Levelling up through local shops

I’ve spent some of this week at the Conservative Party’s annual conference in Manchester. We’ve produced a podcast with a number of colleagues talking about what we found and what we learned, so have a listen to that. The top line summary: we got lots of excellent engagement from MPs, Police & Crime Commissioners, councillors and other party members, and more than I can ever remember they recognised the role the convenience store sector is playing during the pandemic and in supporting communities whatever the challenges they are facing. The first thing I should do here is pass on the thanks we received on your behalf from many of the people who visited our stand.

The exam question for this conference was “what is levelling up?”. This has been a phrase used many times by the Prime Minister and other senior government figures, but what does it actually mean? I found some of the attempts to wordsmith the perfect tweet or soundbite explaining this a little painful, and I am worried that it will exist as a slogan more than a programme for action. If you can discern a theme, I would say levelling up is going to translate into more devolution of powers and budgets to city and regional mayors, so my bet is on commitments in the next Conservative manifesto to deliver this with eye-popping budgets (probably cumulative over five years) attached to them with money previously spent by central government and local councils coming under the authority of a higher profile mayor. If I’m right, that will prompt some interesting policy questions for us: who makes decisions on licensing, planning, regulatory enforcement and redevelopment, all of which impact shops’ day to day trading.

My interpretation of levelling up is about far more than re-organising democratic structures. I see the rhetoric and apparent consensus on spreading economic growth and civic pride much more evenly as a huge opportunity for local shops.
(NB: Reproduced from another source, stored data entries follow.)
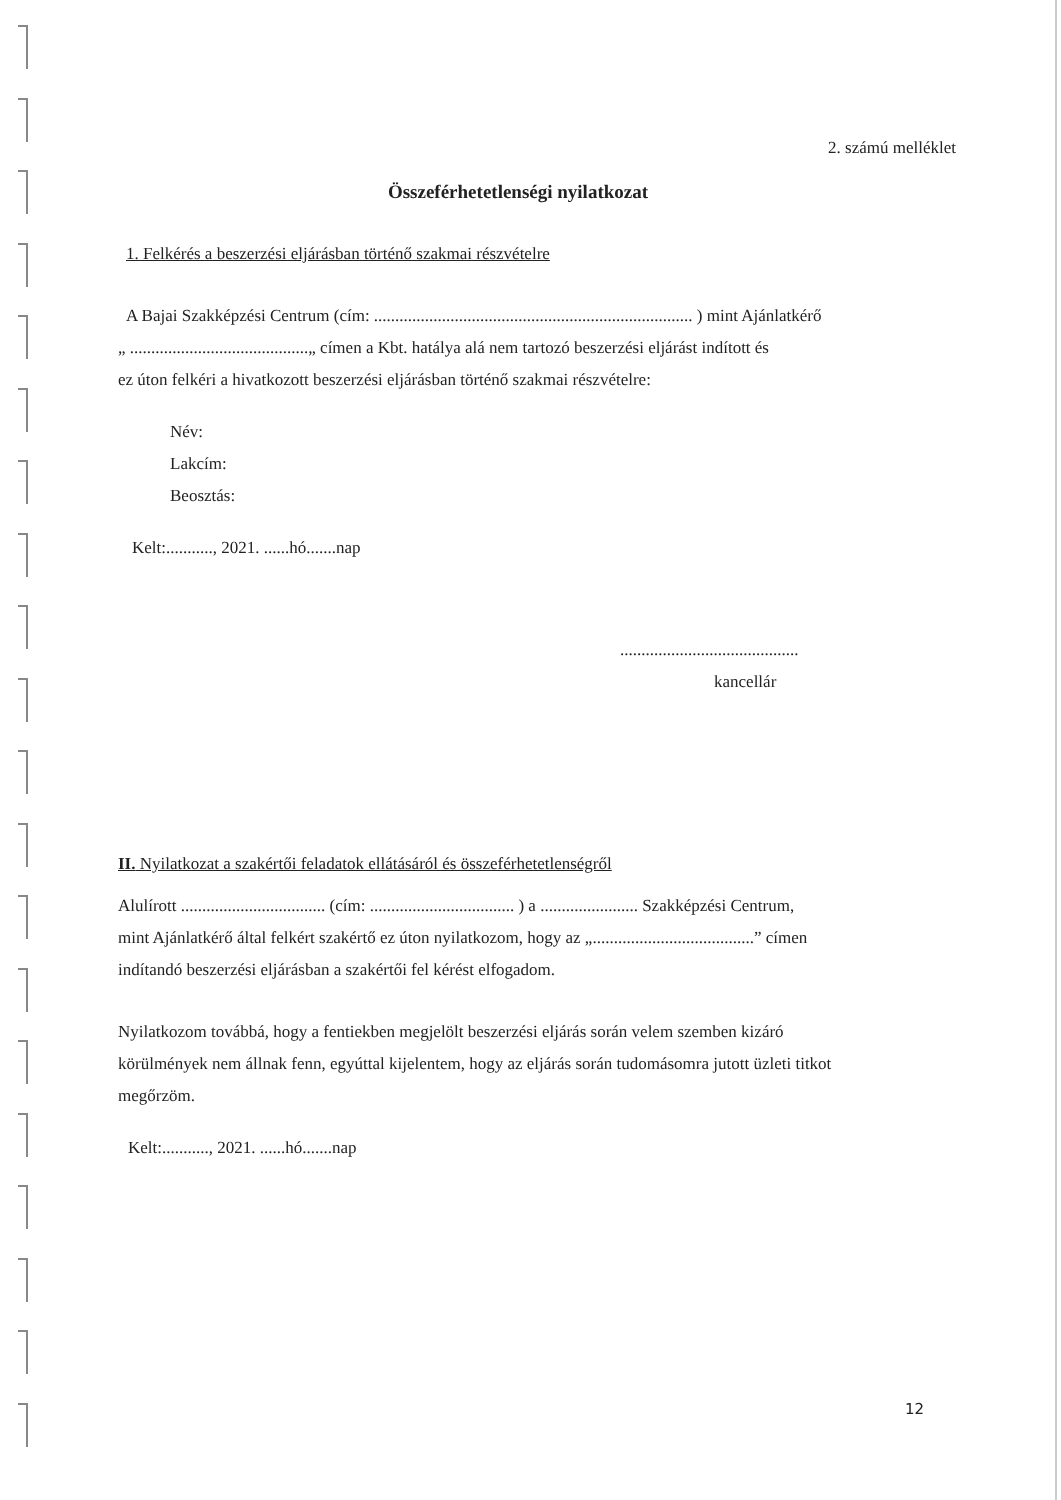2. számú melléklet
Összeférhetetlenségi nyilatkozat
1. Felkérés a beszerzési eljárásban történő szakmai részvételre
A Bajai Szakképzési Centrum (cím: ........................................................................... ) mint Ajánlatkérő
„ ..........................................„ címen a Kbt. hatálya alá nem tartozó beszerzési eljárást indított és
ez úton felkéri a hivatkozott beszerzési eljárásban történő szakmai részvételre:
Név:
Lakcím:
Beosztás:
Kelt:..........., 2021. ......hó.......nap
..........................................
kancellár
II. Nyilatkozat a szakértői feladatok ellátásáról és összeférhetetlenségről
Alulírott .................................. (cím: .................................. ) a ....................... Szakképzési Centrum,
mint Ajánlatkérő által felkért szakértő ez úton nyilatkozom, hogy az „......................................” címen
indítandó beszerzési eljárásban a szakértői fel kérést elfogadom.
Nyilatkozom továbbá, hogy a fentiekben megjelölt beszerzési eljárás során velem szemben kizáró
körülmények nem állnak fenn, egyúttal kijelentem, hogy az eljárás során tudomásomra jutott üzleti titkot
megőrzöm.
Kelt:..........., 2021. ......hó.......nap
12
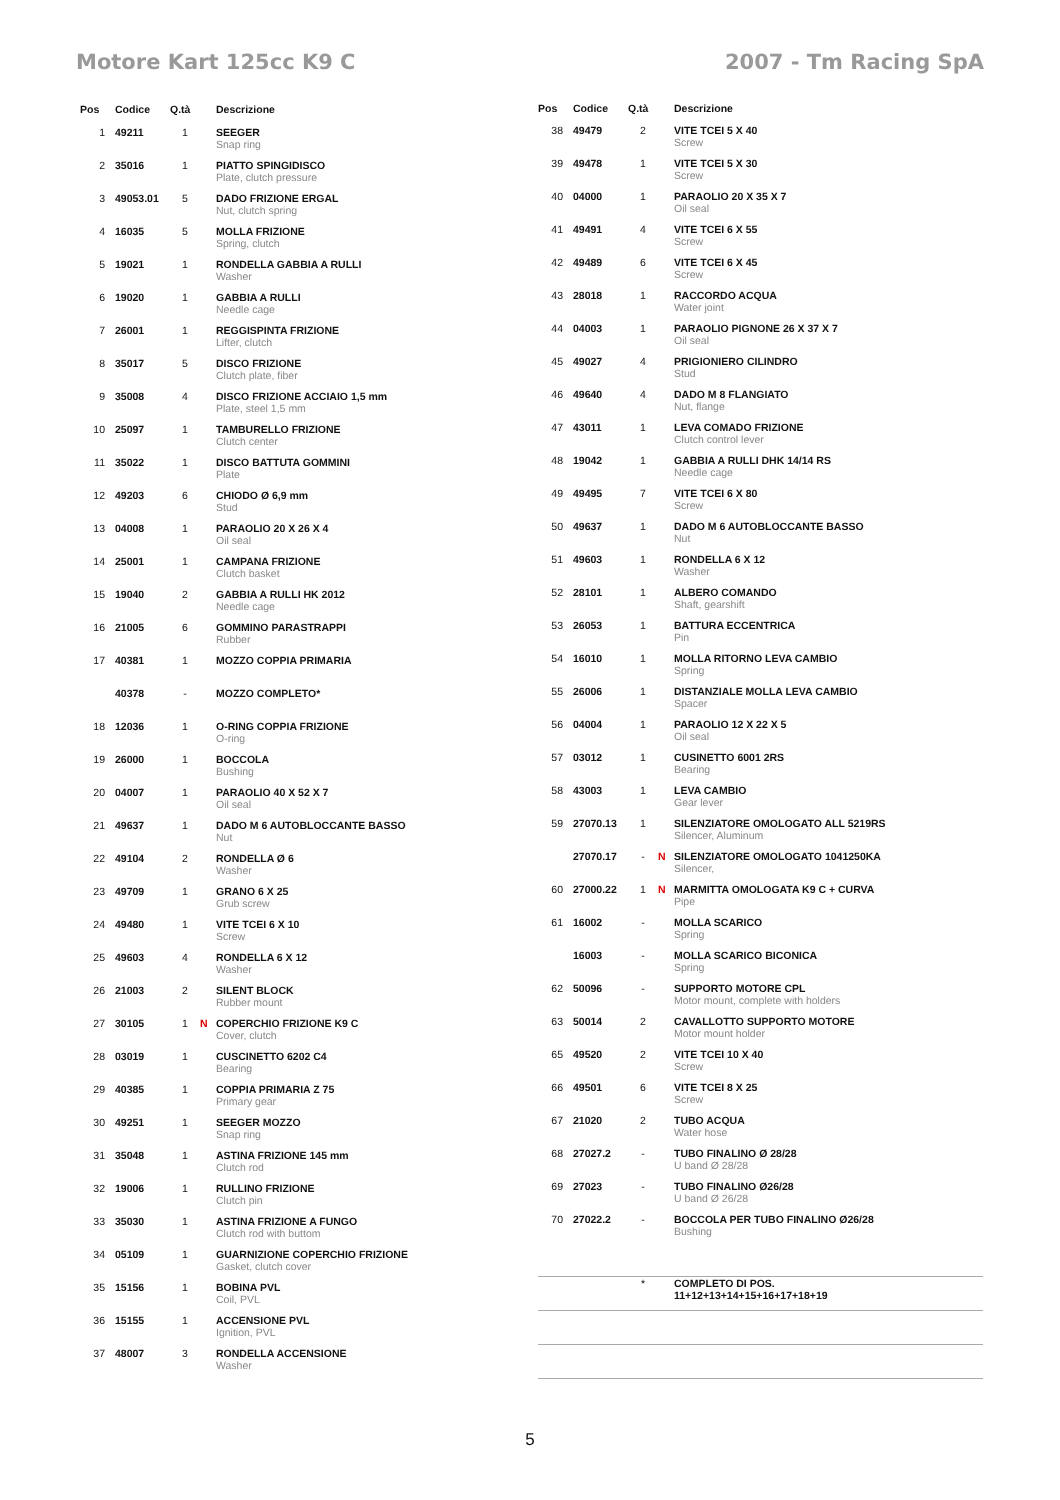Motore Kart 125cc K9 C 2007 - Tm Racing SpA
| Pos | Codice | Q.tà | | Descrizione |
| --- | --- | --- | --- | --- |
| 1 | 49211 | 1 | | SEEGER Snap ring |
| 2 | 35016 | 1 | | PIATTO SPINGIDISCO Plate, clutch pressure |
| 3 | 49053.01 | 5 | | DADO FRIZIONE ERGAL Nut, clutch spring |
| 4 | 16035 | 5 | | MOLLA FRIZIONE Spring, clutch |
| 5 | 19021 | 1 | | RONDELLA GABBIA A RULLI Washer |
| 6 | 19020 | 1 | | GABBIA A RULLI Needle cage |
| 7 | 26001 | 1 | | REGGISPINTA FRIZIONE Lifter, clutch |
| 8 | 35017 | 5 | | DISCO FRIZIONE Clutch plate, fiber |
| 9 | 35008 | 4 | | DISCO FRIZIONE ACCIAIO 1,5 mm Plate, steel 1,5 mm |
| 10 | 25097 | 1 | | TAMBURELLO FRIZIONE Clutch center |
| 11 | 35022 | 1 | | DISCO BATTUTA GOMMINI Plate |
| 12 | 49203 | 6 | | CHIODO Ø 6,9 mm Stud |
| 13 | 04008 | 1 | | PARAOLIO 20 X 26 X 4 Oil seal |
| 14 | 25001 | 1 | | CAMPANA FRIZIONE Clutch basket |
| 15 | 19040 | 2 | | GABBIA A RULLI HK 2012 Needle cage |
| 16 | 21005 | 6 | | GOMMINO PARASTRAPPI Rubber |
| 17 | 40381 | 1 | | MOZZO COPPIA PRIMARIA |
| | 40378 | - | | MOZZO COMPLETO* |
| 18 | 12036 | 1 | | O-RING COPPIA FRIZIONE O-ring |
| 19 | 26000 | 1 | | BOCCOLA Bushing |
| 20 | 04007 | 1 | | PARAOLIO 40 X 52 X 7 Oil seal |
| 21 | 49637 | 1 | | DADO M 6 AUTOBLOCCANTE BASSO Nut |
| 22 | 49104 | 2 | | RONDELLA Ø 6 Washer |
| 23 | 49709 | 1 | | GRANO 6 X 25 Grub screw |
| 24 | 49480 | 1 | | VITE TCEI 6 X 10 Screw |
| 25 | 49603 | 4 | | RONDELLA 6 X 12 Washer |
| 26 | 21003 | 2 | | SILENT BLOCK Rubber mount |
| 27 | 30105 | 1 | N | COPERCHIO FRIZIONE K9 C Cover, clutch |
| 28 | 03019 | 1 | | CUSCINETTO 6202 C4 Bearing |
| 29 | 40385 | 1 | | COPPIA PRIMARIA Z 75 Primary gear |
| 30 | 49251 | 1 | | SEEGER MOZZO Snap ring |
| 31 | 35048 | 1 | | ASTINA FRIZIONE 145 mm Clutch rod |
| 32 | 19006 | 1 | | RULLINO FRIZIONE Clutch pin |
| 33 | 35030 | 1 | | ASTINA FRIZIONE A FUNGO Clutch rod with buttom |
| 34 | 05109 | 1 | | GUARNIZIONE COPERCHIO FRIZIONE Gasket, clutch cover |
| 35 | 15156 | 1 | | BOBINA PVL Coil, PVL |
| 36 | 15155 | 1 | | ACCENSIONE PVL Ignition, PVL |
| 37 | 48007 | 3 | | RONDELLA ACCENSIONE Washer |
| Pos | Codice | Q.tà | | Descrizione |
| --- | --- | --- | --- | --- |
| 38 | 49479 | 2 | | VITE TCEI 5 X 40 Screw |
| 39 | 49478 | 1 | | VITE TCEI 5 X 30 Screw |
| 40 | 04000 | 1 | | PARAOLIO 20 X 35 X 7 Oil seal |
| 41 | 49491 | 4 | | VITE TCEI 6 X 55 Screw |
| 42 | 49489 | 6 | | VITE TCEI 6 X 45 Screw |
| 43 | 28018 | 1 | | RACCORDO ACQUA Water joint |
| 44 | 04003 | 1 | | PARAOLIO PIGNONE 26 X 37 X 7 Oil seal |
| 45 | 49027 | 4 | | PRIGIONIERO CILINDRO Stud |
| 46 | 49640 | 4 | | DADO M 8 FLANGIATO Nut, flange |
| 47 | 43011 | 1 | | LEVA COMADO FRIZIONE Clutch control lever |
| 48 | 19042 | 1 | | GABBIA A RULLI DHK 14/14 RS Needle cage |
| 49 | 49495 | 7 | | VITE TCEI 6 X 80 Screw |
| 50 | 49637 | 1 | | DADO M 6 AUTOBLOCCANTE BASSO Nut |
| 51 | 49603 | 1 | | RONDELLA 6 X 12 Washer |
| 52 | 28101 | 1 | | ALBERO COMANDO Shaft, gearshift |
| 53 | 26053 | 1 | | BATTURA ECCENTRICA Pin |
| 54 | 16010 | 1 | | MOLLA RITORNO LEVA CAMBIO Spring |
| 55 | 26006 | 1 | | DISTANZIALE MOLLA LEVA CAMBIO Spacer |
| 56 | 04004 | 1 | | PARAOLIO 12 X 22 X 5 Oil seal |
| 57 | 03012 | 1 | | CUSINETTO 6001 2RS Bearing |
| 58 | 43003 | 1 | | LEVA CAMBIO Gear lever |
| 59 | 27070.13 | 1 | | SILENZIATORE OMOLOGATO ALL 5219RS Silencer, Aluminum |
| | 27070.17 | - | N | SILENZIATORE OMOLOGATO 1041250KA Silencer, |
| 60 | 27000.22 | 1 | N | MARMITTA OMOLOGATA K9 C + CURVA Pipe |
| 61 | 16002 | - | | MOLLA SCARICO Spring |
| | 16003 | - | | MOLLA SCARICO BICONICA Spring |
| 62 | 50096 | - | | SUPPORTO MOTORE CPL Motor mount, complete with holders |
| 63 | 50014 | 2 | | CAVALLOTTO SUPPORTO MOTORE Motor mount holder |
| 65 | 49520 | 2 | | VITE TCEI 10 X 40 Screw |
| 66 | 49501 | 6 | | VITE TCEI 8 X 25 Screw |
| 67 | 21020 | 2 | | TUBO ACQUA Water hose |
| 68 | 27027.2 | - | | TUBO FINALINO Ø 28/28 U band Ø 28/28 |
| 69 | 27023 | - | | TUBO FINALINO Ø26/28 U band Ø 26/28 |
| 70 | 27022.2 | - | | BOCCOLA PER TUBO FINALINO Ø26/28 Bushing |
| | | * | | COMPLETO DI POS. 11+12+13+14+15+16+17+18+19 |
5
Our reach into communities is unique among physical businesses, and I hope that levelling up is viewed through the lens of how we can promote equitable growth at a hyper-local level, closer to people’s lives than regions or even cities.
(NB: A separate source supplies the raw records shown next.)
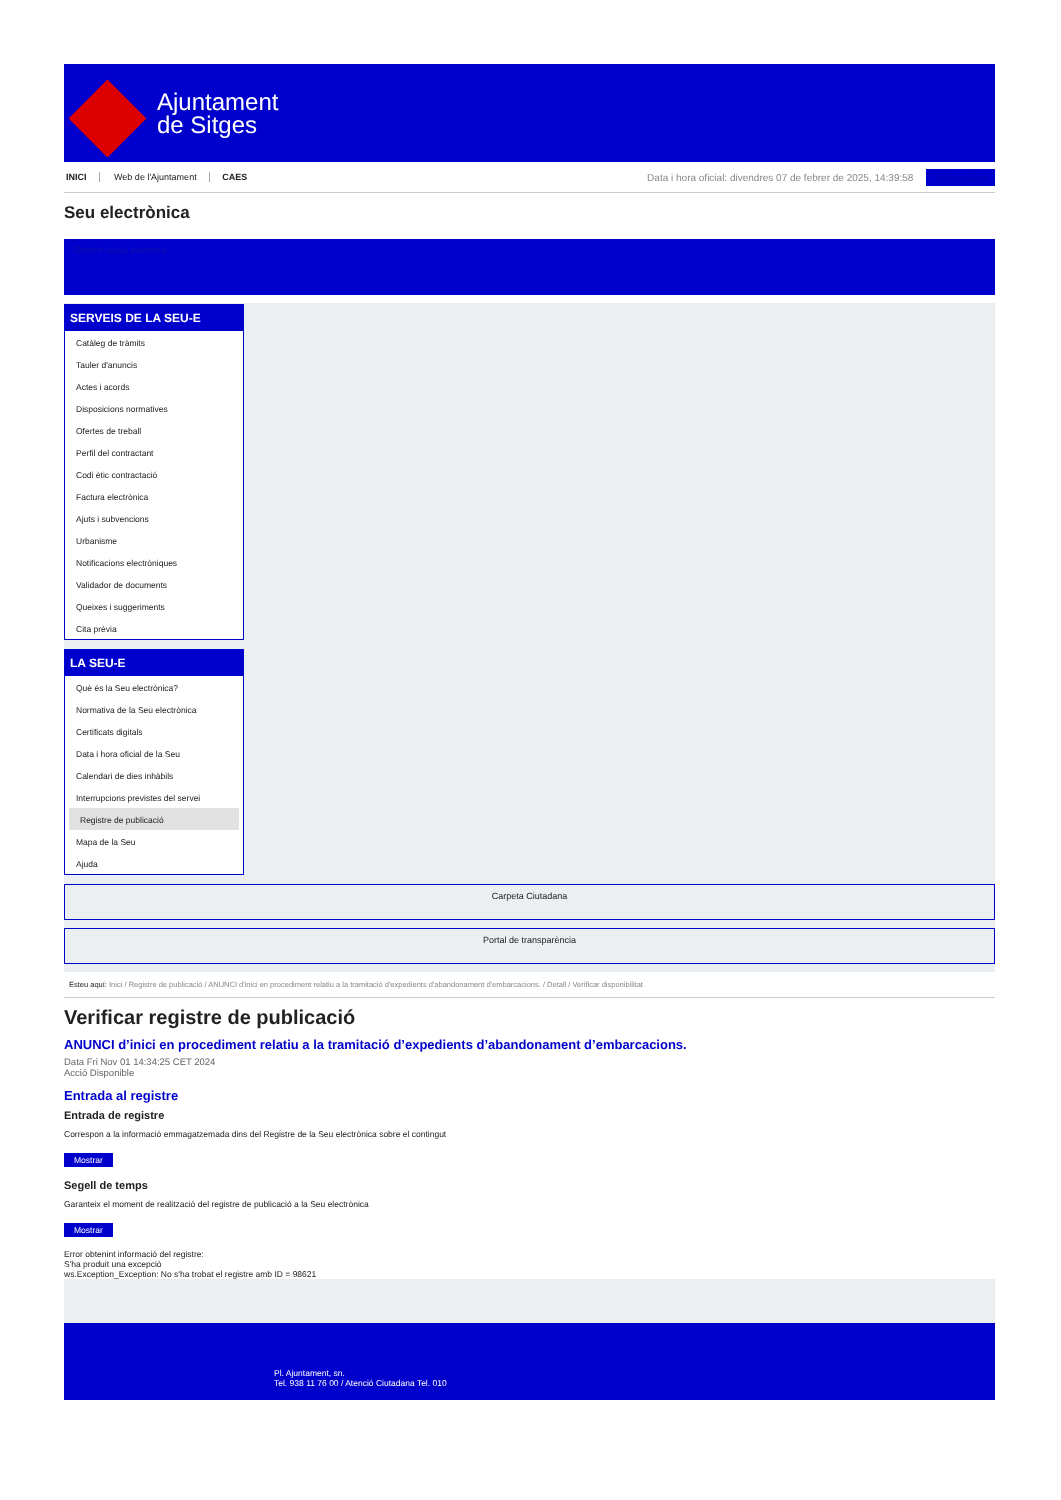Ajuntament
de Sitges
INICI Web de l'Ajuntament CAES
Data i hora oficial: divendres 07 de febrer de 2025, 14:39:58 Sincronitzar
Seu electrònica
Obtenir còpia autèntica
SERVEIS DE LA SEU-E
Catàleg de tràmits
Tauler d'anuncis
Actes i acords
Disposicions normatives
Ofertes de treball
Perfil del contractant
Codi ètic contractació
Factura electrònica
Ajuts i subvencions
Urbanisme
Notificacions electròniques
Validador de documents
Queixes i suggeriments
Cita prèvia
LA SEU-E
Què és la Seu electrònica?
Normativa de la Seu electrònica
Certificats digitals
Data i hora oficial de la Seu
Calendari de dies inhàbils
Interrupcions previstes del servei
Registre de publicació
Mapa de la Seu
Ajuda
Carpeta Ciutadana
Portal de transparència
Esteu aquí: Inici / Registre de publicació / ANUNCI d'inici en procediment relatiu a la tramitació d'expedients d'abandonament d'embarcacions. / Detall / Verificar disponibilitat
Verificar registre de publicació
ANUNCI d’inici en procediment relatiu a la tramitació d’expedients d’abandonament d’embarcacions.
Data Fri Nov 01 14:34:25 CET 2024
Acció Disponible
Entrada al registre
Entrada de registre
Correspon a la informació emmagatzemada dins del Registre de la Seu electrònica sobre el contingut
Mostrar
Segell de temps
Garanteix el moment de realització del registre de publicació a la Seu electrònica
Mostrar
Error obtenint informació del registre:
S'ha produit una excepció
ws.Exception_Exception: No s'ha trobat el registre amb ID = 98621
Pl. Ajuntament, sn.
Tel. 938 11 76 00 / Atenció Ciutadana Tel. 010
What makes someone – and this applies whether you’re in the Red Wall, Blue Wall, Green Belt or any other confected geographical segment – feel better about their lives and where they live? I would argue that the state of their local parade of shops and their access to goods and services, plus the social interaction that goes with it, is crucial. Attractive safe spaces locally, hosting well-invested businesses, will have as much and arguably more impact on your quality of life than major transport projects or a new shopping and leisure development in a city thirty miles away.

So to me levelling up is about how we support – through whatever administrative structure we choose and frankly I don’t care whether it’s a decision made by a mayor or a council leader – these places to become those community hubs and a positive part of resident’s daily lives. It’s not the government’s job to micro-manage every estate or village, but I think there is help they can give to businesses and there are some responsibilities the public sector could fulfil much better.

Firstly, what are the policies that help businesses to invest? The super deduction announced in the Spring budget was a very positive step forward, but I think on 27 October the Chancellor can be much more ambitious. Let’s extend the principle of rewarding investment so that every green investment, every investment made in a community location, and every investment related to crime prevention can be set against the business rates bill. And why not go further and pay for these investments through grants based on those made available during the pandemic?

Secondly, how do we create the conditions to help those businesses and those locations? Quite simply, make parades, estates, villages and high streets safer. Direct police resource to those locations, put money into better design and hardware, and commit to dealing with offenders who make these places less safe with effective penalties, whether that’s rehabilitation or jail time. There’s a really vibrant debate on developing places through transport, creating the right mix of services and footfall drivers, bringing housing into high streets … all really important things to discuss, but all secondary issues to the priority facing retailers, colleagues and crucially residents close to stores: crime and safety.

We think we have a really important role to play with leading politicians like Neil O’Brien and Michael Gove as they interpret levelling up into, hopefully, a coherent policy agenda. But for now, instead of all those painful tweets and radio interviews trying to define levelling up, how about …

Levelling up is giving incentives to businesses, and directly spending public money, to make the places where everyone lives better and safer. Everyone will feel prouder and happier about their local area as a result of levelling up policies.